→ WORK INSTRUCTIONS:
Copy out each line of the data that contains "ffffff".

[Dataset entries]
──────────

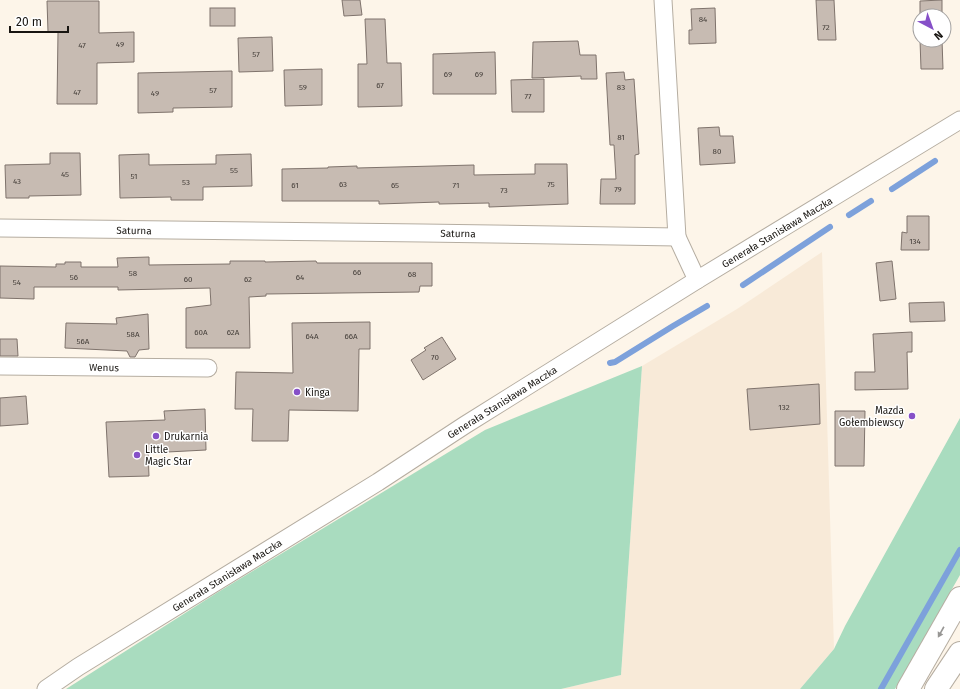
<svg xmlns="http://www.w3.org/2000/svg" width="960" height="689" font-family="'Fira Sans',sans-serif">
	<rect width="100%" height="100%" fill="#fdf5e9"/>
	<polygon fill="#f8ead8" points="822,252 834,649 800,689 561,689 621,675 642,366 737,309"/>
	<g fill="#a9dcbf">
		<polygon points="642,366 621,675 561,689 66,689 215,594 485,430"/>
		<polygon points="960,418 960,575 895,689 800,689 834,649 845,626"/>
	</g>
	<g fill="none" stroke-linecap="round" stroke-linejoin="round">
		<g stroke="#7da1db" stroke-width="6">
			<polyline points="892,189 935,161"/>
			<polyline points="849,215 871,201"/>
			<polyline points="743,285 830,227"/>
			<polyline points="610,363 615,362 673,326 707,306"/>
			<polyline points="881,689 960,550"/>
		</g>
	</g>
	<g fill="#c7bbb2" stroke="#7f736c">
		<polygon points="342,0 360,0 362,15 344,16"/>
		<polygon points="816,0 834,0 836,40 818,40"/>
		<polygon points="942,0 942,16 920,16 920,1"/>
		<polygon points="47,1 99,1 99,33 134,32 134,62 97,63 97,104 57,104 58,32 48,32"/>
		<rect x="210" y="8" width="25" height="18"/>
		<polygon points="715,8 716,43 689,44 689,30 692,30 691,9"/>
		<polygon points="365,19 385,19 387,63 401,63 402,106 358,107 358,64 367,64"/>
		<polygon points="272,37 273,71 239,72 238,38"/>
		<polygon points="920,40 942,40 943,69 921,69"/>
		<polygon points="578,41 580,55 596,55 597,79 581,79 581,76 532,78 533,42"/>
		<polygon points="495,52 496,94 433,94 433,54"/>
		<polygon points="322,69 322,105 285,106 284,70"/>
		<polygon points="232,71 232,107 173,108 173,112 138,113 138,73"/>
		<polygon points="624,72 625,80 634,79 639,154 635,155 635,204 600,204 601,179 616,179 614,145 610,145 606,73"/>
		<polygon points="544,79 544,112 512,112 511,80"/>
		<polygon points="719,127 720,136 733,136 735,163 700,165 698,128"/>
		<polygon points="50,153 80,153 81,195 29,196 29,198 6,198 5,165 50,164"/>
		<polygon points="149,154 149,165 216,164 216,155 251,154 252,186 203,187 203,200 171,200 171,197 120,198 119,155"/>
		<polygon points="535,164 567,164 568,204 489,207 489,203 439,204 439,202 379,204 379,201 282,201 282,169 328,168 328,167 357,166 357,168 474,165 474,175 535,174"/>
		<polygon points="907,216 929,216 929,250 901,250 902,232 907,233"/>
		<polygon points="149,257 149,265 230,264 230,261 265,261 265,262 316,261 317,263 432,263 432,286 420,286 419,292 266,294 266,296 249,297 250,348 186,348 186,308 211,305 210,288 118,290 118,287 34,287 34,299 0,298 0,266 56,267 56,264 65,264 65,262 81,262 81,267 118,267 117,258"/>
		<polygon points="892,261 896,299 880,301 876,263"/>
		<polygon points="944,302 945,321 910,322 909,303"/>
		<polygon points="148,314 149,349 139,350 135,357 130,357 127,351 65,348 66,323 117,324 116,318"/>
		<polygon points="370,322 370,349 359,349 358,411 289,410 288,441 252,441 253,409 235,409 236,372 293,373 292,323"/>
		<polygon points="912,332 912,352 907,352 908,389 855,390 855,372 875,372 873,334"/>
		<polygon points="442,337 456,359 423,380 411,360 426,350 424,348"/>
		<polygon points="0,339 17,339 18,356 0,356"/>
		<polygon points="819,384 820,424 750,430 747,389"/>
		<polygon points="26,396 28,424 0,426 0,398"/>
		<polygon points="205,409 206,450 148,453 149,476 109,477 106,422 165,420 164,411"/>
		<polygon points="835,411 865,411 864,466 835,466"/>
	</g>
	<g fill="none" stroke-linecap="round" stroke-linejoin="round">
		<defs>
			<g id="minor">
				<polyline points="0,228 423,233 677,237 663,0"/>
				<polyline points="677,237 697,280"/>
				<polyline points="0,366 208,368"/>
				<polyline points="46,689 78,667 378,482 465,425 697,280 960,120"/>
			</g>
			<g id="trunk">
				<polyline points="908,689 960,598"/>
				<polyline points="936,689 960,653"/>
			</g>
		</defs>
		<use href="#minor" stroke="#b5ada1" stroke-width="19"/>
		<use href="#trunk" stroke="#b5ada1" stroke-width="24"/>
		<use href="#minor" stroke="#fff" stroke-width="17"/>
		<use href="#trunk" stroke="#fff" stroke-width="22"/>
	</g>
	<defs><path id="oneway-solid" d="M-6-.8H1V-3.2L6.5 0L1 3.2V.8H-6Z"/></defs>
	<use fill="#979694" href="#oneway-solid" transform="translate(941 632) rotate(119)"/>
	<g fill="#8650c8" stroke="#fff" stroke-width="1.5">
		<circle cx="297" cy="392" r="4"/>
		<circle cx="912" cy="416" r="4"/>
		<circle cx="156" cy="436" r="4"/>
		<circle cx="137" cy="455" r="4"/>
	</g>
	<g text-anchor="middle" stroke-width="3" stroke-linejoin="round" paint-order="stroke">
		<g font-size="8" fill="#443e39">
			<text x="703" y="22">84</text>
			<text x="826" y="30">72</text>
			<text x="120" y="47">49</text>
			<text x="82" y="48">47</text>
			<text x="256" y="57">57</text>
			<text x="448" y="77">69</text>
			<text x="479" y="77">69</text>
			<text x="380" y="88">67</text>
			<text x="303" y="90">59</text>
			<text x="621" y="90">83</text>
			<text x="213" y="93">57</text>
			<text x="77" y="95">47</text>
			<text x="155" y="96">49</text>
			<text x="528" y="99">77</text>
			<text x="621" y="140">81</text>
			<text x="717" y="154">80</text>
			<text x="234" y="173">55</text>
			<text x="65" y="177">45</text>
			<text x="134" y="179">51</text>
			<text x="17" y="184">43</text>
			<text x="186" y="185">53</text>
			<text x="343" y="187">63</text>
			<text x="551" y="187">75</text>
			<text x="295" y="188">61</text>
			<text x="395" y="188">65</text>
			<text x="456" y="188">71</text>
			<text x="618" y="192">79</text>
			<text x="504" y="193">73</text>
			<text x="915" y="244">134</text>
			<text x="357" y="275">66</text>
			<text x="133" y="276">58</text>
			<text x="412" y="277">68</text>
			<text x="74" y="280">56</text>
			<text x="300" y="280">64</text>
			<text x="188" y="282">60</text>
			<text x="248" y="282">62</text>
			<text x="17" y="285">54</text>
			<text x="201" y="335">60A</text>
			<text x="233" y="335">62A</text>
			<text x="133" y="337">58A</text>
			<text x="312" y="339">64A</text>
			<text x="351" y="339">66A</text>
			<text x="83" y="344">56A</text>
			<text x="435" y="360">70</text>
			<text x="784" y="410">132</text>
		</g>
		<g font-size="10" fill="#181511" stroke="#fff">
			<text transform="translate(134 230) rotate(1)" y="4">Saturna</text>
			<text transform="translate(777 232) rotate(-31)" y="4">Generała Stanisława Maczka</text>
			<text transform="translate(458 233) rotate(1)" y="4">Saturna</text>
			<text transform="translate(104 367) rotate(1)" y="4">Wenus</text>
			<text transform="translate(502 402) rotate(-32)" y="4">Generała Stanisława Maczka</text>
			<text transform="translate(227 575) rotate(-32)" y="4">Generała Stanisława Maczka</text>
		</g>
		<g font-size="10" fill="#181511" stroke="#fff" text-anchor="start">
			<text x="305" y="396">Kinga</text>
			<text x="904" y="414" text-anchor="end">Mazda<tspan x="904" dy="12">Gołembiewscy</tspan></text>
			<text x="164" y="440">Drukarnia</text>
			<text x="145" y="453">Little<tspan x="145" dy="12">Magic Star</tspan></text>
		</g>
	</g>
	<g transform="translate(932 28) rotate(139)"><circle r="19" fill="#ffffff" stroke="#a3a1a0"/>
	<path d="M0-3L7 15L0 10L-7 15Z" fill="#8650c8"/>
	<text y="-6" font-size="11" font-weight="bold" text-anchor="middle" fill="#181511">N</text>
	</g>
	<path d="M10 26v6h58v-6" fill="none" stroke="#181511" stroke-width="2"/>
	<text x="16" y="26" font-size="12" fill="#181511" stroke="#ffffff" stroke-width="3" paint-order="stroke">20 m</text>
</svg>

──────────

→ RESPONSE TO THE EXERCISE:
	<g transform="translate(932 28) rotate(139)"><circle r="19" fill="#ffffff" stroke="#a3a1a0"/>
	<text x="16" y="26" font-size="12" fill="#181511" stroke="#ffffff" stroke-width="3" paint-order="stroke">20 m</text>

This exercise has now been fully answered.